The war against the Islamic State is not over yet despite the success achieved by the Iraqi forces which liberated Mosul.
This frame grab from video released Wednesday June 28, 2017, by ANHA news agency for the semi-autonomous Kurdish areas in Syria, that is consistent with independent AP reporting, shows Brett McGurk, the top U.S. envoy for the international coalition comba
This frame grab from video released Wednesday June 28, 2017, by ANHA news agency for the semi-autonomous Kurdish areas in Syria, that is consistent with independent AP reporting, shows Brett McGurk, the top U.S. envoy for the international coalition comba

WASHINGTON: The war against the Islamic State militant group is not over yet despite the success achieved by the Iraqi forces which liberated the key city of Mosul, a top US envoy for the international coalition against the dreaded outfit said.

"This thing is not over at all. We have some ways to go. And that's why we had the meeting today, really to coordinate our efforts for the next phase," Brett McGurk, US special envoy for the coalition against Islamic State, told reporters. Liberation of Mosul, he said, is one of the biggest events in the war against ISIS.

"This has been an year-long campaign in Mosul, that kind of culminated just over the last few days," he said and described the Mosul campaign as one of the most difficult military operations since World War II. This was a campaign in a city of 1.5 million people, with an enemy that had barricaded amongst the population, he noted. 

During the meetings in Washington DC on the ISIS, he said the government of Iraq made very important presentations not only to the coalition, but to the World Bank earlier this week, about its longer-term reform effort and reconstruction needs.
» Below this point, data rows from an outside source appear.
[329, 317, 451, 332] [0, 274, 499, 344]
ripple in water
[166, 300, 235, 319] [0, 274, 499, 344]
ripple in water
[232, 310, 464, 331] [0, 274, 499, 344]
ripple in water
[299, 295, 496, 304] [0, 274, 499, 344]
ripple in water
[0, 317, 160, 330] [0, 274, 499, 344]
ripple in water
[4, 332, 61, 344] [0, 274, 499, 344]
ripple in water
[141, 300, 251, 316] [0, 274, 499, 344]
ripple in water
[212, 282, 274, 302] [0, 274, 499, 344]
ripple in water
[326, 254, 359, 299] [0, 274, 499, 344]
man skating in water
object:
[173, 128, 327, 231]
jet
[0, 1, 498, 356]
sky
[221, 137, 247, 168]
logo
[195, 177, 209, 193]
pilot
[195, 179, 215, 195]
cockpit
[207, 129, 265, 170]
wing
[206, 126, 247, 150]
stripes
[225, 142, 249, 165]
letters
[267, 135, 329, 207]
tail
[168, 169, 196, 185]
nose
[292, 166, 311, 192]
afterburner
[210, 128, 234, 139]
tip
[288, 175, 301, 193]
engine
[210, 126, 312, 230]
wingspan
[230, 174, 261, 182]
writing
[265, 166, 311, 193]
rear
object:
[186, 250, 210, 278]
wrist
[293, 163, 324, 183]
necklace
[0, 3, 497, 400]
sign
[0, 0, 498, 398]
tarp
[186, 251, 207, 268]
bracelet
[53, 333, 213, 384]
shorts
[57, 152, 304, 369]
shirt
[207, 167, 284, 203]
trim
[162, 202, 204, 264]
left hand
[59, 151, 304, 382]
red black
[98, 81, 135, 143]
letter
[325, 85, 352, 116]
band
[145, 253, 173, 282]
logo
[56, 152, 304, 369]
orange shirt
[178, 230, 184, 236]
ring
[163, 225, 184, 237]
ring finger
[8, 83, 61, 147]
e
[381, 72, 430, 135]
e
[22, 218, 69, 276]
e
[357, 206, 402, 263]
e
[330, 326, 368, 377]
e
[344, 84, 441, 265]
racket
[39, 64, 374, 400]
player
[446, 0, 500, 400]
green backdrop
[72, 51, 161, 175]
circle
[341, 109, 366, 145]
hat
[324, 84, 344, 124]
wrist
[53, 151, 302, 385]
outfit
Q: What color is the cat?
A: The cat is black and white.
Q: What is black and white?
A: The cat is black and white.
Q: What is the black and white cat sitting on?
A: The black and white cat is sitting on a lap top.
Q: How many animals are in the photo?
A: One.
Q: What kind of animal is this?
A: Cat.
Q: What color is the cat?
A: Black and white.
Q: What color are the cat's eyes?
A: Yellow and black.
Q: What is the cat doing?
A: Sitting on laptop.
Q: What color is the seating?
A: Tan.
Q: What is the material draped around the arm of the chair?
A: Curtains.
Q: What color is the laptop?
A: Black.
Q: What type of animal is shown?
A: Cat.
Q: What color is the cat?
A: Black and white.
McGurk said Raqqa and Syria is much more complicated than Iraq, but a fairly similar model, working by, with and through partners, and preparing the ground for basic humanitarian and stabilisation relief efforts today. While a lot depends on political reconciliation, the US envoy said the rise of ISIS was mainly due to the 40,000 foreign fighters who poured into Syria over the course of about four years.

"These are the foreign fighters, the hard-core terrorists, the suicide bombers. And so you had in Iraq a situation in which, you know, 2010, '11, '12, about five to ten suicide bombers a month,..that's kind of extraordinary to think about," he said. "That went up last year almost to 100 suicide bombers a month. And even in 2014, it went up to 60-70 a month.

"Any country, if you have all these people coming from all around the world to blow themselves up in mosques, ice cream parlours, killing children, killing children in soccer games, this is what was happening in Iraq," he said.

"So as long as you have that going on, from all these people from all around the world, it's very difficult to talk about political progress, quite frankly.

"So as we defeated ISIS on the ground and we pushed them out of their territory, we have also worked to shut down the flow of those foreign fighters," the US envoy said.

According to him, the foreign fighters are not coming into Syria anymore.

"Those who are already in Iraq and Syria, we've been working very hard to make sure that they can never get out," he said. Ethiopia is the latest country to join the international coalition, he added.